Spot gold dropped as much as 4.4% in a short period when Asian trade started on Monday, falling from its close of $1,762.69 an ounce on Aug. 6 to as low as $1,684.37.
The sharp sell-off was exacerbated by low liquidity, given holidays in Japan and Singapore, two of the main trading centres in the region. It’s also likely that algorithmic trading triggered selling as pre-determined price levels were breached.
Gold did recover somewhat throughout the day, closing at $1,729.46 an ounce on Monday, a drop of 1.9% from the previous close.
However, the precious metal came close to matching its low so far for 2021 during Monday’s trade, and is now down almost 17% from the record high of $2,072.50 an ounce reached in August last year, at a time when the global economy was in recession and battling to contain the coronavirus pandemic.
In addition to low liquidity and algorithms, there is a fundamental reason gold is losing ground, and that is increasing market expectations of monetary tightening in the United States.
Higher interest rates and the stronger US dollar that accompanies them usually creates a headwind for gold, given its status as a non-interest bearing investment.
One of the ways to gauge investor interest in gold is to look at the holdings of the biggest gold exchange-traded fund, the SPDR Gold Trust.
These have dropped to 32.64 million ounces on Aug. 6, from the 2020 high of 45.12 million, reached on Sept. 9, about six weeks after the spot price hit its record high.
With investor appetite for gold waning, the yellow metal needs its other drivers to fire to provide some price support.
PHYSICAL DEMAND TO SWOON?
These drivers include physical demand, especially from top consumers China and India, as well as central bank buying.
On this front the news is somewhat mixed, with a solid recovery in recent months in China’s demand being the highlight.
China’s gold jewellery demand jumped 62% to 146.9 tonnes in the second quarter compared to the same period in 2020, according to data from the World Gold Council.
The huge leap reflects the weakness in the second quarter last year caused by the pandemic and its associated lockdowns, but compared to the second quarter of 2019, China’s jewellery demand was 8% stronger.
Nonetheless, a cautionary note on China’s demand, as the second quarter figure was actually down 23% from the 191.1 tonnes recorded in the first quarter of 2021, suggesting jewellery demand is still somewhat fragile in the world’s biggest gold consumer.

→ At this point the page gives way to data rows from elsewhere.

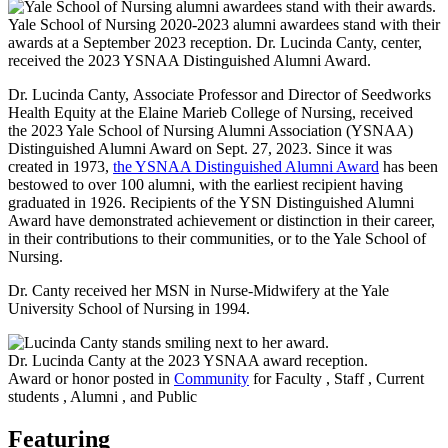
Yale School of Nursing 2020-2023 alumni awardees stand with their
awards at a September 2023 reception. Dr. Lucinda Canty, center,
received the 2023 YSNAA Distinguished Alumni Award.
Dr. Lucinda Canty, Associate Professor and Director of Seedworks
Health Equity at the Elaine Marieb College of Nursing, received
the 2023 Yale School of Nursing Alumni Association (YSNAA)
Distinguished Alumni Award on Sept. 27, 2023. Since it was
created in 1973,
the YSNAA Distinguished Alumni Award
has been
bestowed to over 100 alumni, with the earliest recipient having
graduated in 1926. Recipients of the YSN Distinguished Alumni
Award have demonstrated achievement or distinction in their career,
in their contributions to their communities, or to the Yale School of
Nursing.
Dr. Canty received her MSN in Nurse-Midwifery at the Yale
University School of Nursing in 1994.
Dr. Lucinda Canty at the 2023 YSNAA award reception.
Award or honor posted in
Community
for Faculty , Staff , Current
students , Alumni , and Public
Featuring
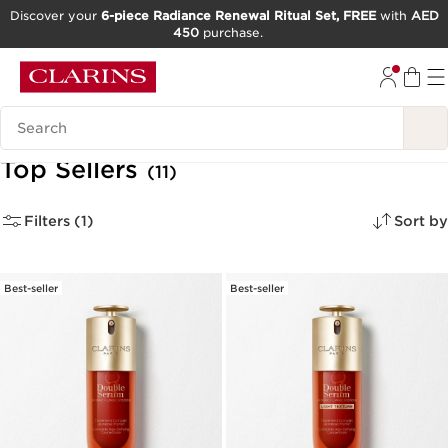
Discover your
6-piece Radiance Renewal Ritual Set, FREE
with
AED
450
purchase.
SKIP TO CONTENT
GO TO FOOTER
Search Legend
Top Sellers
(11)
Filters (1)
Sort by
Best-seller
Best-seller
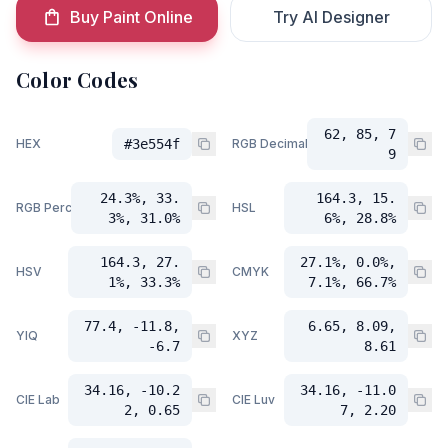
Buy Paint Online
Try AI Designer
Color Codes
62, 85, 7
HEX
#3e554f
RGB Decimal
9
24.3%, 33.
164.3, 15.
RGB Percent
HSL
3%, 31.0%
6%, 28.8%
164.3, 27.
27.1%, 0.0%,
HSV
CMYK
1%, 33.3%
7.1%, 66.7%
77.4, -11.8,
6.65, 8.09,
YIQ
XYZ
-6.7
8.61
34.16, -10.2
34.16, -11.0
CIE Lab
CIE Luv
2, 0.65
7, 2.20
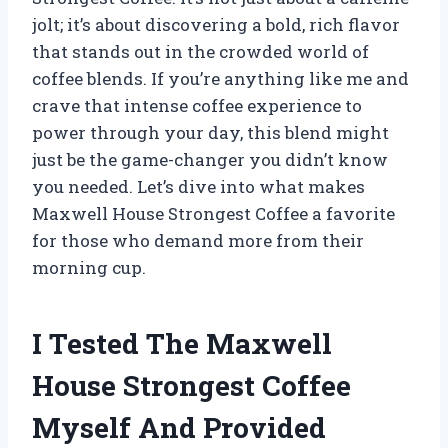
jolt; it’s about discovering a bold, rich flavor
that stands out in the crowded world of
coffee blends. If you’re anything like me and
crave that intense coffee experience to
power through your day, this blend might
just be the game-changer you didn’t know
you needed. Let’s dive into what makes
Maxwell House Strongest Coffee a favorite
for those who demand more from their
morning cup.
I Tested The Maxwell
House Strongest Coffee
Myself And Provided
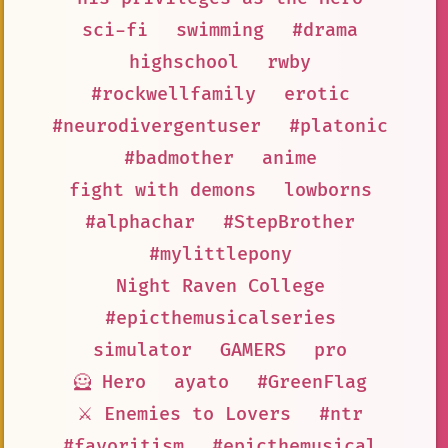
sci-fi
swimming
#drama
highschool
rwby
#rockwellfamily
erotic
#neurodivergentuser
#platonic
#badmother
anime
fight with demons
lowborns
#alphachar
#StepBrother
#mylittlepony
Night Raven College
#epicthemusicalseries
simulator
GAMERS
pro
🦸 Hero
ayato
#GreenFlag
⚔️ Enemies to Lovers
#ntr
#favoritism
#epicthemusical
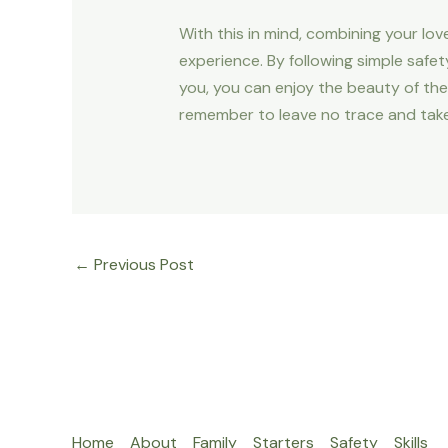
With this in mind, combining your lo
experience. By following simple safet
you, you can enjoy the beauty of the 
remember to leave no trace and take
←
Previous Post
Home
About
Family
Starters
Safety
Skills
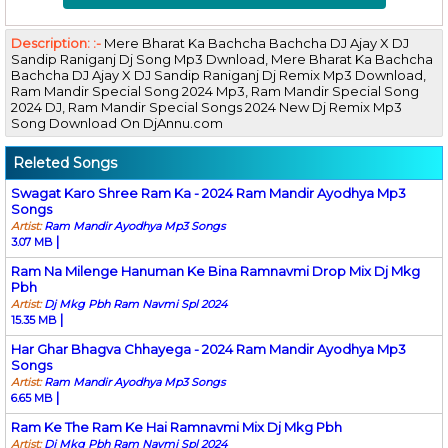
Description: :-
Mere Bharat Ka Bachcha Bachcha DJ Ajay X DJ
Sandip Raniganj Dj Song Mp3 Dwnload, Mere Bharat Ka Bachcha
Bachcha DJ Ajay X DJ Sandip Raniganj Dj Remix Mp3 Download,
Ram Mandir Special Song 2024 Mp3, Ram Mandir Special Song
2024 DJ, Ram Mandir Special Songs 2024 New Dj Remix Mp3
Song Download On DjAnnu.com
Releted Songs
Swagat Karo Shree Ram Ka - 2024 Ram Mandir Ayodhya Mp3
Songs
Artist:
Ram Mandir Ayodhya Mp3 Songs
|
3.07 MB
Ram Na Milenge Hanuman Ke Bina Ramnavmi Drop Mix Dj Mkg
Pbh
Artist:
Dj Mkg Pbh Ram Navmi Spl 2024
|
15.35 MB
Har Ghar Bhagva Chhayega - 2024 Ram Mandir Ayodhya Mp3
Songs
Artist:
Ram Mandir Ayodhya Mp3 Songs
|
6.65 MB
Ram Ke The Ram Ke Hai Ramnavmi Mix Dj Mkg Pbh
Artist:
Dj Mkg Pbh Ram Navmi Spl 2024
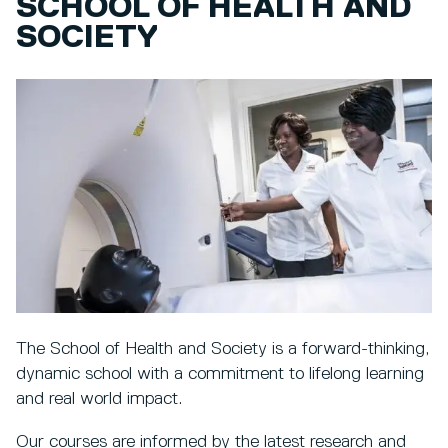
SCHOOL OF HEALTH AND
SOCIETY
The School of Health and Society is a forward-thinking,
dynamic school with a commitment to lifelong learning
and real world impact.
Our courses are informed by the latest research and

India’s demand has also been affected by the coronavirus, and while the second quarter’s jewellery demand was up 25% from the same period a year earlier, at just 55.1 tonnes it was weak by historical standards.
India jewellery demand for the first half of 2021 was 157.6 tonnes, 39% below the first half average from 2015 to 2019, according to council data.
The renewed outbreaks of coronavirus in both China and India are also likely to weigh on demand in the current quarter, meaning the spot price may find little support from the two major physical buyers.
Central bank purchases are a bright spot, rising to 199.9 tonnes in the second quarter, which was the highest since the second quarter of 2019, with Thailand, Hungary and Brazil the biggest buyers.
While this is positive for gold demand, by itself central bank purchases won’t provide enough support in the absence of investor and consumer appetite.
For now gold appears to be facing the twin storm clouds of the possibility of higher US interest rates and threats to physical demand from the ongoing coronavirus pandemic across Asia.